Source records:
——

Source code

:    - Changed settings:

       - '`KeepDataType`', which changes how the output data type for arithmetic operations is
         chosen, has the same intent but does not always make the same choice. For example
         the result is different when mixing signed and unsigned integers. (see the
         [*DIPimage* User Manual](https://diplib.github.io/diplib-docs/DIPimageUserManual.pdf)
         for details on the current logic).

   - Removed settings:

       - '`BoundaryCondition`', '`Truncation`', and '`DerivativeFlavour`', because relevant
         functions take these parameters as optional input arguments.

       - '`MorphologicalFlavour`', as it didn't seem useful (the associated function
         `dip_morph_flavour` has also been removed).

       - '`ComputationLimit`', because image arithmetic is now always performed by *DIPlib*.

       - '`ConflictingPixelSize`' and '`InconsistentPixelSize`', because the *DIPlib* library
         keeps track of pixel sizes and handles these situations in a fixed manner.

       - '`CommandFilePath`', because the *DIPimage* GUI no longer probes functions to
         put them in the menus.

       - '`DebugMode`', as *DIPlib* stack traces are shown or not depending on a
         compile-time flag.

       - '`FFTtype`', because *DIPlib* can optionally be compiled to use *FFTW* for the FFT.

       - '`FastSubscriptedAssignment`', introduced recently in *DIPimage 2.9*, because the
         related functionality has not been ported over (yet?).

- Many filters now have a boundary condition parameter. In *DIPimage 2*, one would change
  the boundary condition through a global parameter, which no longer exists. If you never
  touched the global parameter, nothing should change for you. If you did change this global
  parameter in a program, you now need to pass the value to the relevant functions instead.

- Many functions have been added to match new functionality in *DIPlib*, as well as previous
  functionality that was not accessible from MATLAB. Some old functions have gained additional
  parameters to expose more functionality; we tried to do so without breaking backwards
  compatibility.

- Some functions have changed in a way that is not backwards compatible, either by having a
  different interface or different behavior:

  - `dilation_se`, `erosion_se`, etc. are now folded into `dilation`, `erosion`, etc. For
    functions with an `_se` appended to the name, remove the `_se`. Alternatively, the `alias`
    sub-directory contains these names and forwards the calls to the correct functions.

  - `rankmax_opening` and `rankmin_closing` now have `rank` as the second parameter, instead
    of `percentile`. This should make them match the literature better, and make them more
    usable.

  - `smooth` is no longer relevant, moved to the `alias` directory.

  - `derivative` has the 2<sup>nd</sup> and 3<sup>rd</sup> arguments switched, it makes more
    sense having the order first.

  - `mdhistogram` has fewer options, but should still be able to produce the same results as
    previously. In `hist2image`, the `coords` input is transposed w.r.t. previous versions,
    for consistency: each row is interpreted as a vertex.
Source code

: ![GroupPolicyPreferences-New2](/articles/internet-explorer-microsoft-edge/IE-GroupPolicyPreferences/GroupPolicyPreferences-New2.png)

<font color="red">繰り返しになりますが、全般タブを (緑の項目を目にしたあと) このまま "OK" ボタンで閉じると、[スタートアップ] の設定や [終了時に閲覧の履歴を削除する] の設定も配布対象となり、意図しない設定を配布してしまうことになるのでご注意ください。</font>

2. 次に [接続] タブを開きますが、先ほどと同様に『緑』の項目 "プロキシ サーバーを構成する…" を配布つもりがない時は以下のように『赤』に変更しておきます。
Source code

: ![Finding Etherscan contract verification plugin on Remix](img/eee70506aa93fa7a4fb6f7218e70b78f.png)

——

Update the records by replacing every occurrence of "boundary condition" with "border condition", leaving all other text unchanged.

Answer box.
Source code

:    - Changed settings:

       - '`KeepDataType`', which changes how the output data type for arithmetic operations is
         chosen, has the same intent but does not always make the same choice. For example
         the result is different when mixing signed and unsigned integers. (see the
         [*DIPimage* User Manual](https://diplib.github.io/diplib-docs/DIPimageUserManual.pdf)
         for details on the current logic).

   - Removed settings:

       - '`BoundaryCondition`', '`Truncation`', and '`DerivativeFlavour`', because relevant
         functions take these parameters as optional input arguments.

       - '`MorphologicalFlavour`', as it didn't seem useful (the associated function
         `dip_morph_flavour` has also been removed).

       - '`ComputationLimit`', because image arithmetic is now always performed by *DIPlib*.

       - '`ConflictingPixelSize`' and '`InconsistentPixelSize`', because the *DIPlib* library
         keeps track of pixel sizes and handles these situations in a fixed manner.

       - '`CommandFilePath`', because the *DIPimage* GUI no longer probes functions to
         put them in the menus.

       - '`DebugMode`', as *DIPlib* stack traces are shown or not depending on a
         compile-time flag.

       - '`FFTtype`', because *DIPlib* can optionally be compiled to use *FFTW* for the FFT.

       - '`FastSubscriptedAssignment`', introduced recently in *DIPimage 2.9*, because the
         related functionality has not been ported over (yet?).

- Many filters now have a border condition parameter. In *DIPimage 2*, one would change
  the border condition through a global parameter, which no longer exists. If you never
  touched the global parameter, nothing should change for you. If you did change this global
  parameter in a program, you now need to pass the value to the relevant functions instead.

- Many functions have been added to match new functionality in *DIPlib*, as well as previous
  functionality that was not accessible from MATLAB. Some old functions have gained additional
  parameters to expose more functionality; we tried to do so without breaking backwards
  compatibility.

- Some functions have changed in a way that is not backwards compatible, either by having a
  different interface or different behavior:

  - `dilation_se`, `erosion_se`, etc. are now folded into `dilation`, `erosion`, etc. For
    functions with an `_se` appended to the name, remove the `_se`. Alternatively, the `alias`
    sub-directory contains these names and forwards the calls to the correct functions.

  - `rankmax_opening` and `rankmin_closing` now have `rank` as the second parameter, instead
    of `percentile`. This should make them match the literature better, and make them more
    usable.

  - `smooth` is no longer relevant, moved to the `alias` directory.

  - `derivative` has the 2<sup>nd</sup> and 3<sup>rd</sup> arguments switched, it makes more
    sense having the order first.

  - `mdhistogram` has fewer options, but should still be able to produce the same results as
    previously. In `hist2image`, the `coords` input is transposed w.r.t. previous versions,
    for consistency: each row is interpreted as a vertex.
Source code

: ![GroupPolicyPreferences-New2](/articles/internet-explorer-microsoft-edge/IE-GroupPolicyPreferences/GroupPolicyPreferences-New2.png)

<font color="red">繰り返しになりますが、全般タブを (緑の項目を目にしたあと) このまま "OK" ボタンで閉じると、[スタートアップ] の設定や [終了時に閲覧の履歴を削除する] の設定も配布対象となり、意図しない設定を配布してしまうことになるのでご注意ください。</font>

2. 次に [接続] タブを開きますが、先ほどと同様に『緑』の項目 "プロキシ サーバーを構成する…" を配布つもりがない時は以下のように『赤』に変更しておきます。
Source code

: ![Finding Etherscan contract verification plugin on Remix](img/eee70506aa93fa7a4fb6f7218e70b78f.png)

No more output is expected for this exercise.